Bash and awk - how to pass a variable to awk when doing multiline pattern maths?

Question

I'm using AWK for multiline matching with patterns. Example:

awk '/"ip": /,/"id": /'

I would like to pass an argument to AWK when I know the ip, so that it would return the lines that include the specified IP. Example:

awk '/"ip": "$IP"/,/"id": /'

What would be a way to do it?

I have tried:

awk '/"ip": "$IP"/,/"id": /'
awk '/"ip": "${IP}"/,/"id": /'
awk "/\"ip\": \"$IP\"/,/\"id'\": /"

I was wondering how to use this approach with patterns:

var="hello"; awk -v a="$var"

Thanks.

---

ANSWER

• accepted and can be found below.

• Additional details for anyone interested on how to make the matching more precise (using the variable + a string pattern). Take note that you can't wrap the variable you are using in the pattern with double quotes, it will not work even if the quotes are escapted:

  cat l.txt | awk '$0 ~ "\"ip\": \"103.6.181.43", $0 ~ "\"id\": \""'              ===> works
  cat l.txt | awk -v ipvar=103.6.181.43 '$0 ~ ipvar, $0 ~ "\"id\": \""'           ===> works
  cat l.txt | awk -v ipvar=103.6.181.43 '$0 ~ "\"ip\": \"ipvar", $0 ~ "\"id\": \""' ===> does not work
  cat l.txt | awk -v ipvar=103.6.181.43 '$0 ~ "\"ip\": \""ipvar, $0 ~ "\"id\": \""' ===> works
  

Finally, you can wrap / surround the parameter used in qoutes. Compare:

awk -v ipvar=103.6.181.43 '$0 ~ "\"ip\": \"ipvar\"", $0 ~ "\"id\": \""'  ===> will not work
awk -v ipvar=103.6.181.43 '$0 ~ "\"ip\": \""ipvar"\"", $0 ~ "\"id\": \""' ===> will work and is equivalent.

Answer 1

Do not add the variable within the / /, because what goes there is a regular expression.

Instead, do use $0 ~ pattern, which gives you more freedom.
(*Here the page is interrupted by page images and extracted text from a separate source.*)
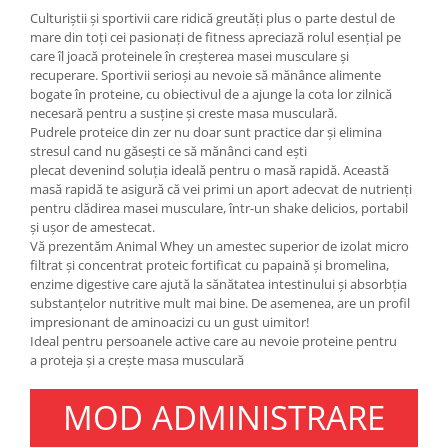
Under Armour
Culturiștii și sportivii care ridică greutăți plus o parte destul de
mare din toți cei pasionați de fitness apreciază rolul esențial pe
Universal
care îl joacă proteinele în creșterea masei musculare și
Vitargo
recuperare. Sportivii serioși au nevoie să mănânce alimente
Weider
bogate în proteine, cu obiectivul de a ajunge la cota lor zilnică
necesară pentru a susține și creste masa musculară.
Zenana
Pudrele proteice ​​din zer nu doar sunt practice dar și elimina
stresul cand nu găsești ce să mănânci cand ești
plecat devenind soluția ideală pentru o masă rapidă. Această
masă rapidă te asigură că vei primi un aport adecvat de nutrienți
pentru clădirea masei musculare, într-un shake delicios, portabil
și ușor de amestecat.
Vă prezentăm Animal Whey un amestec superior de izolat micro
filtrat și concentrat proteic fortificat cu papaină și bromelina,
enzime digestive care ajută la sănătatea intestinului și absorbția
substanțelor nutritive mult mai bine. De asemenea, are un profil
impresionant de aminoacizi cu un gust uimitor!
Ideal pentru persoanele active care au nevoie proteine pentru
a proteja și a crește masa musculară
MOD ADMINISTRARE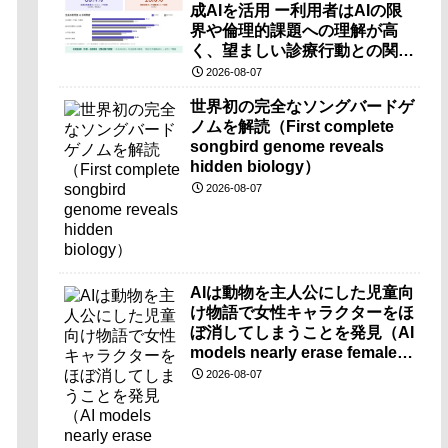
成AIを活用 ー利用者はAIの限
界や倫理的課題への理解が高
く、望ましい診療行動との関連
も確認ー
2026-08-07
世界初の完全なソングバードゲ
ノムを解読（First complete
songbird genome reveals
hidden biology）
2026-08-07
AIは動物を主人公にした児童向
け物語で女性キャラクターをほ
ぼ消してしまうことを発見（AI
models nearly erase female
characters when they write
2026-08-07
kids stories about animals）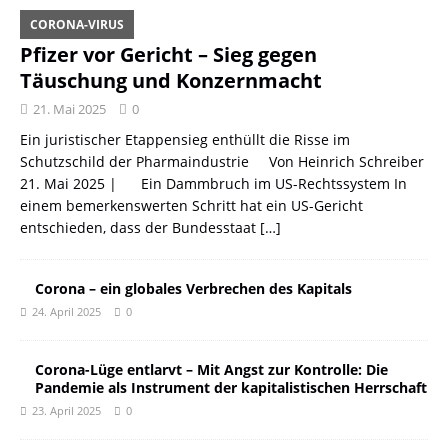
CORONA-VIRUS
Pfizer vor Gericht – Sieg gegen
Täuschung und Konzernmacht
21. Mai 2025
0
Ein juristischer Etappensieg enthüllt die Risse im
Schutzschild der Pharmaindustrie Von Heinrich Schreiber
21. Mai 2025 | Ein Dammbruch im US-Rechtssystem In
einem bemerkenswerten Schritt hat ein US-Gericht
entschieden, dass der Bundesstaat
[…]
Corona – ein globales Verbrechen des Kapitals
24. April 2025
0
Corona-Lüge entlarvt – Mit Angst zur Kontrolle: Die
Pandemie als Instrument der kapitalistischen Herrschaft
23. April 2025
0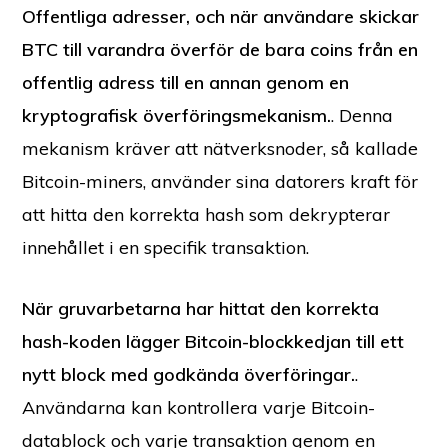
Offentliga adresser, och när användare skickar
BTC till varandra överför de bara coins från en
offentlig adress till en annan genom en
kryptografisk överföringsmekanism.
. Denna
mekanism kräver att nätverksnoder, så kallade
Bitcoin-miners, använder sina datorers kraft för
att hitta den korrekta hash som dekrypterar
innehållet i en specifik transaktion.
När gruvarbetarna har hittat den korrekta
hash-koden lägger Bitcoin-blockkedjan till ett
nytt block med godkända överföringar.
.
Användarna kan kontrollera varje Bitcoin-
datablock och varje transaktion genom en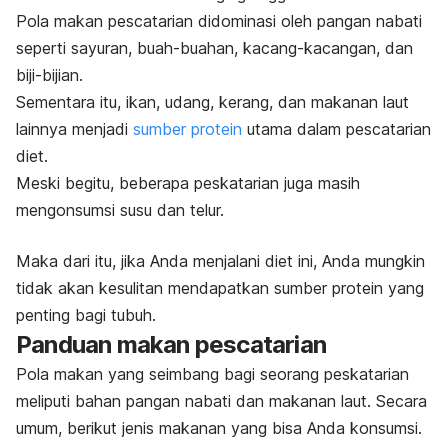
Pola makan
pescatarian
didominasi oleh pangan nabati
seperti sayuran, buah-buahan, kacang-kacangan, dan
biji-bijian.
Sementara itu, ikan, udang, kerang, dan makanan laut
lainnya menjadi
sumber protein
utama dalam
pescatarian
diet
.
Meski begitu, beberapa peskatarian juga masih
mengonsumsi susu dan telur.
Maka dari itu, jika Anda menjalani diet ini, Anda mungkin
tidak akan kesulitan mendapatkan sumber protein yang
penting bagi tubuh.
Panduan makan
pescatarian
Pola makan yang seimbang bagi seorang peskatarian
meliputi bahan pangan nabati dan makanan laut. Secara
umum, berikut jenis makanan yang bisa Anda konsumsi.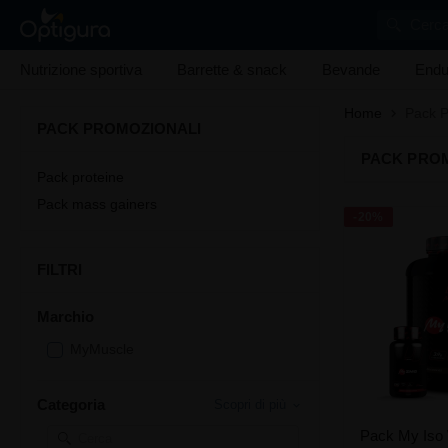
Cerca
Nutrizione sportiva
Barrette & snack
Bevande
Endu
Home
Pack P
PACK PROMOZIONALI
PACK PRO
Pack proteine
Pack mass gainers
-20%
FILTRI
Marchio
MyMuscle
Categoria
Scopri di più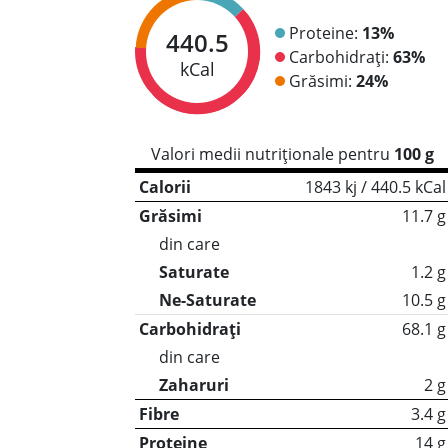
Proteine:
13%
440.5
Carbohidrați:
63%
kCal
Grăsimi:
24%
Valori medii nutriționale pentru
100 g
Calorii
1843 kj / 440.5 kCal
Grăsimi
11.7 g
din care
Saturate
1.2 g
Ne-Saturate
10.5 g
Carbohidrați
68.1 g
din care
Zaharuri
2 g
Fibre
3.4 g
Proteine
14 g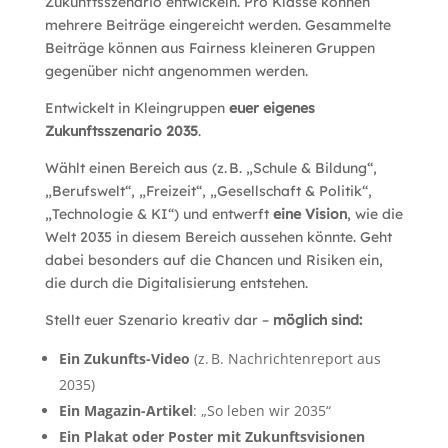
Zukunftsszenario entwickeln. Pro Klasse können
mehrere Beiträge eingereicht werden. Gesammelte
Beiträge können aus Fairness kleineren Gruppen
gegenüber nicht angenommen werden.
Entwickelt in Kleingruppen
euer eigenes
Zukunftsszenario 2035
.
Wählt einen Bereich aus (z. B. „Schule & Bildung“,
„Berufswelt“, „Freizeit“, „Gesellschaft & Politik“,
„Technologie & KI“) und entwerft
eine Vision
, wie die
Welt 2035 in diesem Bereich aussehen könnte. Geht
dabei besonders auf die Chancen und Risiken ein,
die durch die Digitalisierung entstehen.
Stellt euer Szenario kreativ dar –
möglich sind:
Ein Zukunfts-Video
(z. B. Nachrichtenreport aus
2035)
Ein Magazin-Artikel
: „So leben wir 2035“
Ein Plakat oder Poster mit Zukunftsvisionen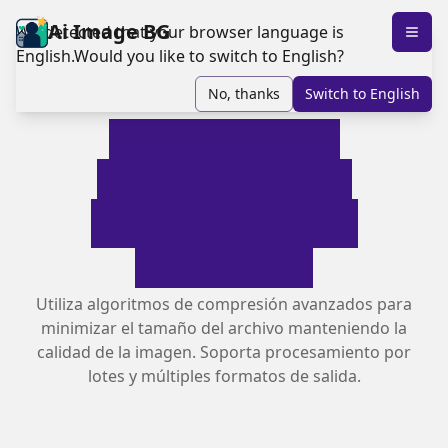
Ai Image BG
We detected that your browser language is
English
.
Would you like to switch to
English
?
No, thanks
Switch to
English
Herramienta
Inteligente de
Compresión de
Imágenes
Utiliza algoritmos de compresión avanzados para
minimizar el tamaño del archivo manteniendo la
calidad de la imagen. Soporta procesamiento por
lotes y múltiples formatos de salida.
After all,

/pattern1/,/pattern2

Is the same as

$0 ~ pattern1, $0 ~ pattern2

So you can use -v to provide the value and say:

awk -v var="$bash_variable" '$0~"ip: " var,$0 ~ "id: " var'
#                            ^^^^^^^^^^^^^
#                                          ^^^^^^^^^^^^^^^
#                               start           end

Test

$ cat a
hello
ip: 23
bye
and this is
id: 23
hehe
done
$ awk -v var=23 '$0~"ip: " var,/id: /' a
ip: 23
bye
and this is
id: 23

Answer 2

You're trying to expand a variable inside single quotes. Single quotes (') cause everything between them to be taken literally by bash. Try to use double-quotes instead, and see Quotes.

Regarding your question about awk assignments, here's an exapmle:

awk -v foo="bar" 'foo ~ $0' <<< $'foo\nbar\nbaz'

Output: bar.